[petsc-dev] Simultaneous use of different precisions

Barry Smith bsmith at mcs.anl.gov
Wed Nov 17 15:41:47 CST 2010


  Jed,

    It is very experimental, it may be a complete disaster and I may need to remove some of the added code so don't go assuming there is any clear sailing about it.

    I've been trying to figure out how to "support different precisions" (where even that term support is ill-defined) for over ten years within the context of PETSc objects and still don't have a handle on how to do it. 

    Reason to want the support: (1) it is crazy to always solve our linear systems in double precision in the context of nonlinear solves - wastes lots of memory and lots of time. (2) less important to me, it would be nice to have complex numbers and real numbers in the same code.

    Well, why not just use C++ templates to support it (like everyone else)? (1) I hate beyond words the standard C++ template model where one would have Vec<double> etc to indicate that the Vec is templated on double. I want to write Vec; the data is encapsulated inside it, it completely breaks the encapsulation to expose the storage type in the declaration. (2) As soon as anyone starts using C++ templates they sink inside this hole of utter incomprehensibility where no one understands the codes and compilers generate worthless error messages. I submit almost no users would tolerate a gaudy templated up PETSc, not even me because it throws out data enscapsulation, plus throws out Fortran. Now, I could be totally wrong about this, wish I were and that it was possible to do a "simple" templated PETSc with everything we want, please, please, please show me how to do it.

  What do I mean by "support different precisions"? Well ideally (call this Model I) it would mean I can declare an object to use a precision internally (like double) and then use it anywhere with any other object. So, for example, if I declared a Vec to be double internally I could call VecSetValues() with either float or double numbers, for example, and find its inner product with another Vec that happens to be internally either double or float. Given the current PETSc object model and source code I consider this "too hard".  Frankly I think this is too hard with any language we have today.

So instead (call this Model II)  what about being able to create double objects that can interact only with other double objects and having all calling sequences with double values (and float objects only interact with other float objects), these could be KSP, PC, Mat, Vec. In addition have a way of "copying" single Vecs to double Vecs and vs versa. (not bothering to have copies between single and double matrices). Then SNES could (in theory anyways) trivially switch between single and double linear solvers.  This, I think, can be done using ONLY simple C++ function polymorphism (allowing VecSetValues(double*) and VecSetValues(single *) for example) and since Fortran 90 can (in theory anyways) support this same simple polymorphism (in theory anyways) it may be possible to have the same user model in Fortran with appropriate wrappers (and python too I assume). 

Now I think both Model I and Model II can be handled "mostly" just by suitable code organization but Model I is much much complicated and (I think) requires mimicing templates alot (for example auto-generating all the possible variants of dot product between float and double).

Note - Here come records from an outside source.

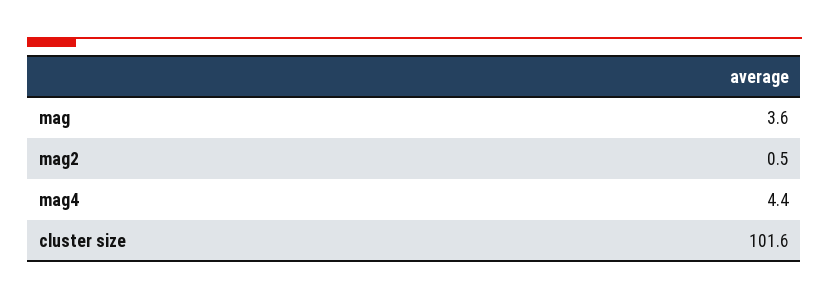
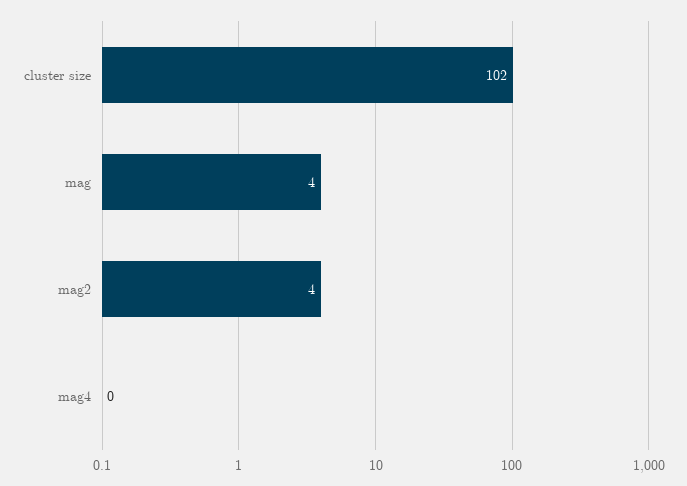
  {
    "mag": 3.6,
-   "mag2": 0.5,
+   "mag2": 4,
-   "mag4": 4.4,
+   "mag4": 0,
    "cluster size": 101.6
  }

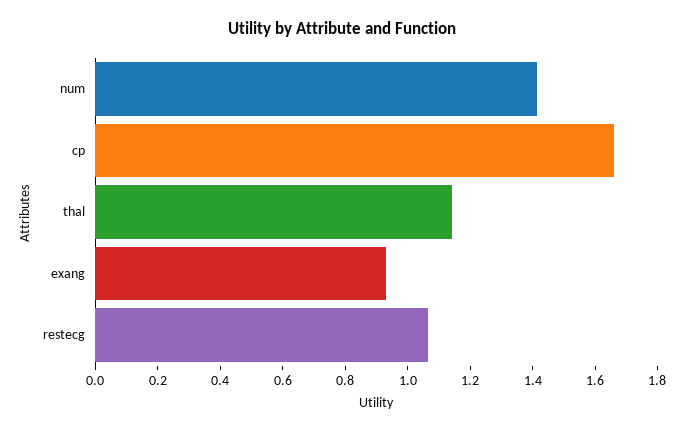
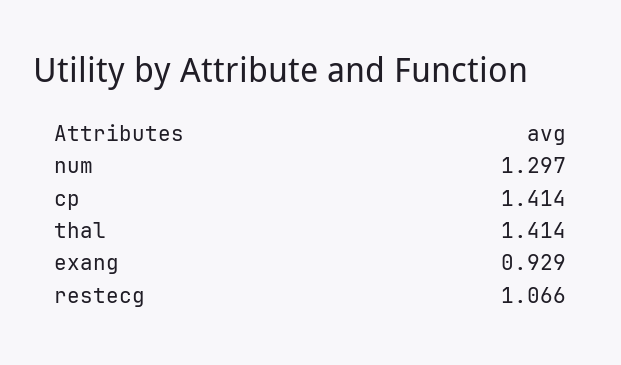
  {
-   "num": 1.4,
+   "num": 1.297,
-   "cp": 1.65,
+   "cp": 1.414,
-   "thal": 1.15,
+   "thal": 1.414,
    "exang": 0.929,
    "restecg": 1.066
  }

I am seeing how far I can get with Model II with just minimal code reorganization. Most of the organization is good anyways and won't need to be undone when I realize this is a trainwreck.

So what I need is a PetscObjectSetPrecision(), reorganized functions in source files so that single and double libraries can coexist and some way to have double or single XXXCreate_YYY() called based on their precision. This is what I am doing now.

   Barry


    
On Nov 17, 2010, at 3:09 PM, Jed Brown wrote:

> Barry, I see some commits in this direction.  Would you mind giving us a very brief summary of where you are headed with this?